*EXERCISE BRIEF:*
The records below hold pictures; please leave those out and retype the rest exactly.

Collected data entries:
::::::::::

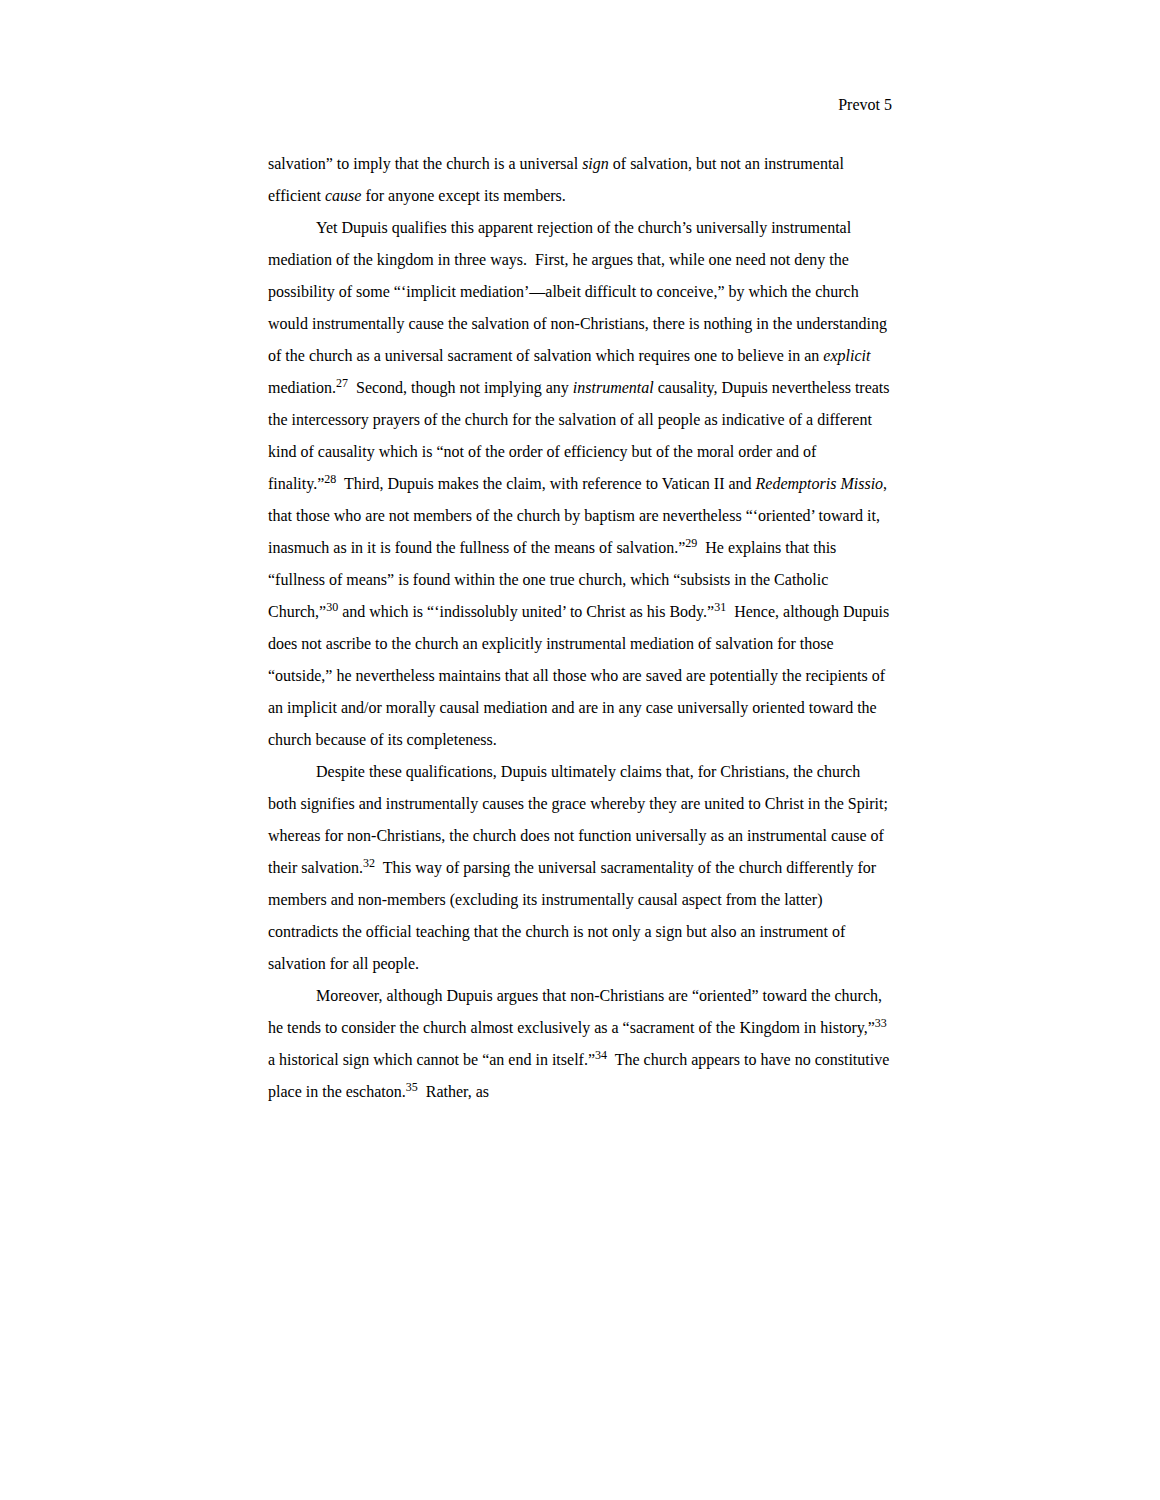Prevot 5
salvation” to imply that the church is a universal sign of salvation, but not an instrumental efficient cause for anyone except its members.
Yet Dupuis qualifies this apparent rejection of the church’s universally instrumental mediation of the kingdom in three ways. First, he argues that, while one need not deny the possibility of some “‘implicit mediation’—albeit difficult to conceive,” by which the church would instrumentally cause the salvation of non-Christians, there is nothing in the understanding of the church as a universal sacrament of salvation which requires one to believe in an explicit mediation.27 Second, though not implying any instrumental causality, Dupuis nevertheless treats the intercessory prayers of the church for the salvation of all people as indicative of a different kind of causality which is “not of the order of efficiency but of the moral order and of finality.”28 Third, Dupuis makes the claim, with reference to Vatican II and Redemptoris Missio, that those who are not members of the church by baptism are nevertheless “‘oriented’ toward it, inasmuch as in it is found the fullness of the means of salvation.”29 He explains that this “fullness of means” is found within the one true church, which “subsists in the Catholic Church,”30 and which is “‘indissolubly united’ to Christ as his Body.”31 Hence, although Dupuis does not ascribe to the church an explicitly instrumental mediation of salvation for those “outside,” he nevertheless maintains that all those who are saved are potentially the recipients of an implicit and/or morally causal mediation and are in any case universally oriented toward the church because of its completeness.
Despite these qualifications, Dupuis ultimately claims that, for Christians, the church both signifies and instrumentally causes the grace whereby they are united to Christ in the Spirit; whereas for non-Christians, the church does not function universally as an instrumental cause of their salvation.32 This way of parsing the universal sacramentality of the church differently for members and non-members (excluding its instrumentally causal aspect from the latter) contradicts the official teaching that the church is not only a sign but also an instrument of salvation for all people.
Moreover, although Dupuis argues that non-Christians are “oriented” toward the church, he tends to consider the church almost exclusively as a “sacrament of the Kingdom in history,”33 a historical sign which cannot be “an end in itself.”34 The church appears to have no constitutive place in the eschaton.35 Rather, as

::::::::::

*EXERCISE ANSWER:*
Prevot 5
salvation” to imply that the church is a universal sign of salvation, but not an instrumental efficient cause for anyone except its members.
Yet Dupuis qualifies this apparent rejection of the church’s universally instrumental mediation of the kingdom in three ways. First, he argues that, while one need not deny the possibility of some “‘implicit mediation’—albeit difficult to conceive,” by which the church would instrumentally cause the salvation of non-Christians, there is nothing in the understanding of the church as a universal sacrament of salvation which requires one to believe in an explicit mediation.27 Second, though not implying any instrumental causality, Dupuis nevertheless treats the intercessory prayers of the church for the salvation of all people as indicative of a different kind of causality which is “not of the order of efficiency but of the moral order and of finality.”28 Third, Dupuis makes the claim, with reference to Vatican II and Redemptoris Missio, that those who are not members of the church by baptism are nevertheless “‘oriented’ toward it, inasmuch as in it is found the fullness of the means of salvation.”29 He explains that this “fullness of means” is found within the one true church, which “subsists in the Catholic Church,”30 and which is “‘indissolubly united’ to Christ as his Body.”31 Hence, although Dupuis does not ascribe to the church an explicitly instrumental mediation of salvation for those “outside,” he nevertheless maintains that all those who are saved are potentially the recipients of an implicit and/or morally causal mediation and are in any case universally oriented toward the church because of its completeness.
Despite these qualifications, Dupuis ultimately claims that, for Christians, the church both signifies and instrumentally causes the grace whereby they are united to Christ in the Spirit; whereas for non-Christians, the church does not function universally as an instrumental cause of their salvation.32 This way of parsing the universal sacramentality of the church differently for members and non-members (excluding its instrumentally causal aspect from the latter) contradicts the official teaching that the church is not only a sign but also an instrument of salvation for all people.
Moreover, although Dupuis argues that non-Christians are “oriented” toward the church, he tends to consider the church almost exclusively as a “sacrament of the Kingdom in history,”33 a historical sign which cannot be “an end in itself.”34 The church appears to have no constitutive place in the eschaton.35 Rather, as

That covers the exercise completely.